Washington is eager to keep peace when it is waging a war in nearby Afghanistan. It has made dogged diplomatic efforts to defuse tensions raised by India's accusation that its Muslim neighbor Pakistan backs terrorists in Kashmir as well as those who killed a dozen people in an attack on New Delhi's parliament on 13 December. Pakistan denies that it supports terrorists.

But that attack by suicide bombers prompted war cries from India -- and the amassing of hundreds of thousands of troops by both nations at their borders. Defense Minister George Fernandes of India told a Pentagon briefing on 17 January that the attack was meant to annihilate the country's political landscape.

"That attack was not on the structure of the parliament house alone. That attack, we have absolutely no doubt whatsoever, was designed to eliminate the entire political leadership of the country -- whether of the ruling coalition or of the opposition. And it is luck or providence, I believe, that saved us."

Since then, Secretary of State Colin Powell has made regular telephone calls to leaders in both countries, which he visited this week in a bid to continue to cool tempers. Indian officials have also visited Washington, including Fernandes yesterday and Home Minister L.K. Advani last week.

Powell on 16 January invited Musharraf, who has been a pivotal ally in the U.S.-led war in Afghanistan, to Washington "in the very near future." It would be Musharraf's first trip to the U.S. capital since taking power in a bloodless coup in 1999.
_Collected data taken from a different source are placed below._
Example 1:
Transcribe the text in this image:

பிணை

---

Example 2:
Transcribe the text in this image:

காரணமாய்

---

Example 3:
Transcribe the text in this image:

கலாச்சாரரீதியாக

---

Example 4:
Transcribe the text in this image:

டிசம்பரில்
Powell outlined the American approach to the Kashmir problem at a news conference in New Delhi on 17 January: "The question of Kashmir has to be resolved by direct dialogue between the two parties. To the extent that we [the U.S.] can help bring that dialogue about, and to the extent that both sides ask us to assist them as they go through the dialogue, the United States is always ready to assist its two friends."
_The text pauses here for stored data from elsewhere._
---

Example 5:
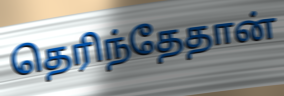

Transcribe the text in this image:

தெரிந்தேதான்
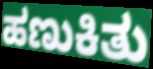
ಹಣುಕಿತು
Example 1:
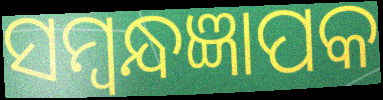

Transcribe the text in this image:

ସମ୍ବନ୍ଧଜ୍ଞାପକ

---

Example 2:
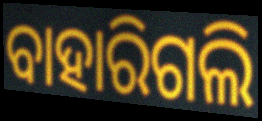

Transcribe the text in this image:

ବାହାରିଗଲି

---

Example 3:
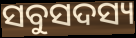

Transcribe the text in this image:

ସବୁସଦସ୍ୟ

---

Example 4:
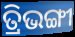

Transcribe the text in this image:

ତ୍ରିଭଙ୍ଗୀ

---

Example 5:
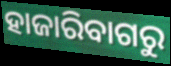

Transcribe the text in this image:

ହାଜାରିବାଗରୁ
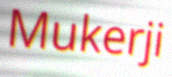
Mukerji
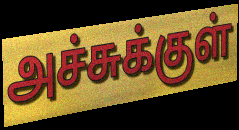
அச்சுக்குள்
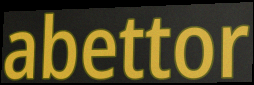
abettor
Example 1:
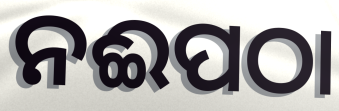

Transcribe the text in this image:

ନଈପଠା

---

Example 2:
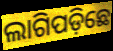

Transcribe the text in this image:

ଲାଗିପଡ଼ିଛେ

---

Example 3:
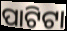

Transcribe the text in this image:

ପାଟିଟା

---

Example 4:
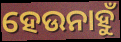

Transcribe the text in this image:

ହେଉନାହୁଁ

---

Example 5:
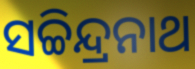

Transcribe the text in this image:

ସଚ୍ଚିନ୍ଦ୍ରନାଥ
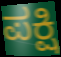
ಪಕ್ಷಿ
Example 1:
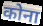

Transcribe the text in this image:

कोना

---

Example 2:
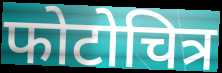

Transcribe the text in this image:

फोटोचित्र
International diplomacy and pressure, coupled with Musharraf's actions, appears to have affected some change in Indian attitudes, even if some military officials continue to talk of waging war.

After returning from Washington, Indian Home Minister Advani, known as a hawk, went so far as to call Musharraf's measures "path-breaking." And Fernandes said yesterday he had hope that terrorism over mostly Muslim Kashmir -- which is divided between Pakistan, India, and China -- could one day end: "Against the backdrop of the recent developments, I have reasons to believe that sooner or later, these issues will now be on the way to resolution."
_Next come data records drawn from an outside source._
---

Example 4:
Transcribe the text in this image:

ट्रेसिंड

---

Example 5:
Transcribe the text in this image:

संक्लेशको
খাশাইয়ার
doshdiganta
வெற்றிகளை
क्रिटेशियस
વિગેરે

Analyst Malik says she believes that Musharraf's measures are indeed ground-breaking and that he was already seeking to diminish the influence of Islamists and extremists in Pakistan before the September attacks on America. Those attacks, she says, have actually helped Musharraf overcome internal resistance to his "cleaning up."

Malik doesn't think there will be war over Kashmir now. But she says that since past agreements between India and Pakistan have never led to lasting peace, it is key that mediation -- regardless of who is doing it -- be accepted as the basis for proceeding toward a genuine solution on Kashmir.

The ball, however, now appears to be in India's court. And it remains to be seen whether India will ultimately be satisfied with Musharraf's steps -- or accept mediation in a dispute that has raged for half a century.